The Pennsylvania Supreme Court has stated that factors to be considered when deciding whether to pierce the corporate veil include: "undercapitalization, failure to adhere to corporate formalities, substantial intermingling of corporate and personal affairs and use of the corporate form to perpetrate a fraud." Lumax Industries, Inc. v. Aultman, 669 A.2d 893, 895 (Pa. 1995).
PSC's only explicit reference to alter ego liability is terse indeed. However, especially when considering a motion to dismiss for failure to state a claim, the court will read this reference in the full context of the allegations contained within the complaint and supporting documentation. Tellabs, Inc. v. Makor Issues Rights, Ltd., 127 S. Ct. 2499, 2509 (2007); see, e.g., Tyler v. O'Neill, 944 F. Supp. 603, 615 (E.D. Pa. 1998). PSC has alleged that it was the exclusive processor of Bay Area's collection letters; that Bay Area is a wholly-owned subsidiary of HOV; and that, contemporaneous to HOV's acquisition of PSC's competitor, Lason, Bay Area decreased the volume of letters it transmitted to PSC and ultimately ceased transmission entirely. The motivations of Bay Area's behavior are unclear. One could reasonably infer, as PSC evidently has, that HOV ordered Bay Area to reroute collection letters from PSC to Bay Area's new sibling company, Lason. As stated above, when considering a Rule 12(b)(6) motion, the court must accept as true both the plaintiff's allegations and "reasonable inferences that can be drawn therefrom." Nami, 82 F.3d at 65. Whether Bay Area acted as HOV's "robot" or "puppet" is a question of fact, which cannot be properly decided at this procedural stage. Accordingly, the court must deny defendants' motion as to the breach of contract claim against defendant HOV.
As noted earlier, PSC alleges "[d]efendant HOV are [sic] also liable for breach of contract under the 'Alter Ego' theory." (Compl. ¶ 29.)
4. Defendant Lason
In contrast to its allegation that HOV controlled Bay Area as an alter ego, PSC's complaint contains no such allegation to support a breach of contract claim against Lason. As Lason was not a party to the PSC-Bay Area contract, the court finds no plausible basis for the imposition of liability on Lason for breach of the contract. Accordingly, the breach of contract claim as against Lason will be dismissed.
III. CONCLUSION
As discussed in this Memorandum and Order, the court grants defendants' motion to dismiss as to the breach of contract claim against Lason. The court denies defendant's motion as to the tortious interference claim against HOV and Lason and as to the breach of contract claim against Bay Area and HOV.
Order
AND NOW on this 21st day of October 2008, upon consideration of defendants' motion to dismiss (Docket No. 17), plaintiff's response thereto, and defendants' reply, IT IS HEREBY ORDERED that:
1. Defendants' motion to dismiss Count One is DENIED.
2. Defendants' motion to dismiss Count Two is DENIED as to defendants Bay Area Credit Services, Inc. and HOV Services Limited.
3. Defendants' motion to dismiss Count Two is GRANTED as to defendant Lason, Inc. Count Two of the Complaint is DISMISSED, as against defendant Lason, Inc., with prejudice.

▶ [Information supplied]:
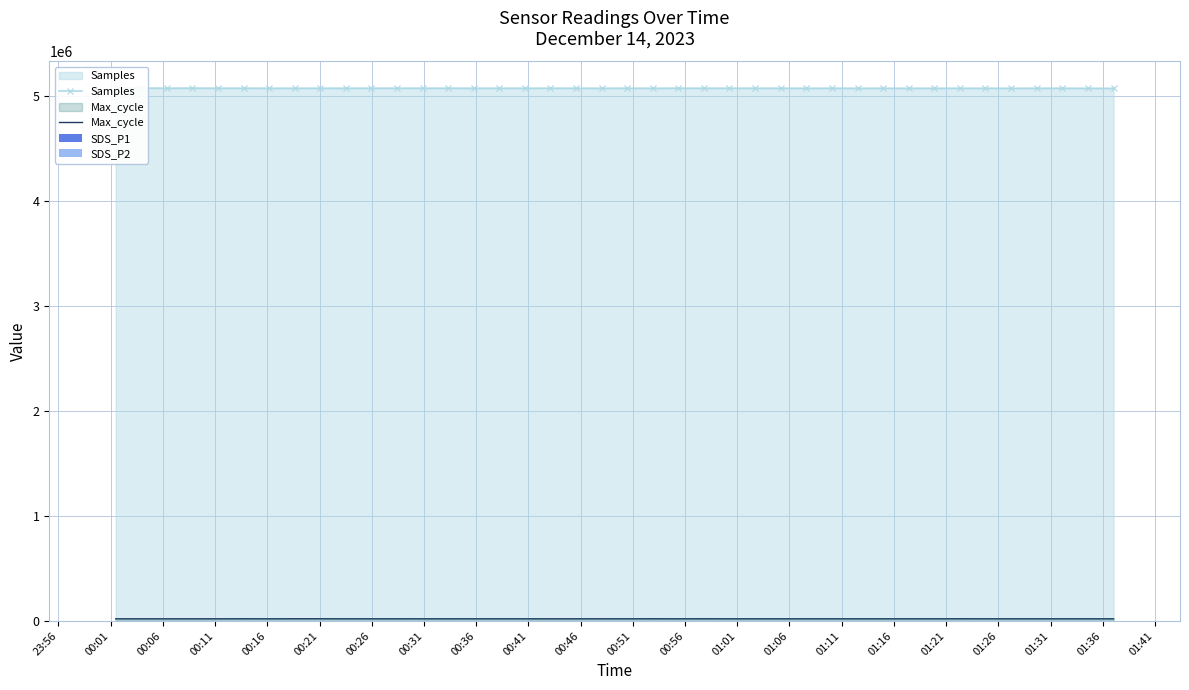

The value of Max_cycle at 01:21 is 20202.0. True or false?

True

▶ [Assignment]: Translate this sentence from the court memorandum into Spanish: "As Lason was not a party to the PSC-Bay Area contract, the court finds no plausible basis for the imposition of liability on Lason for breach of the contract."

▶ [Answer to the exercise]: Como Lason no era parte del contrato entre PSC y Bay Area, el tribunal no encuentra ningún fundamento plausible para imponer responsabilidad a Lason por incumplimiento del contrato.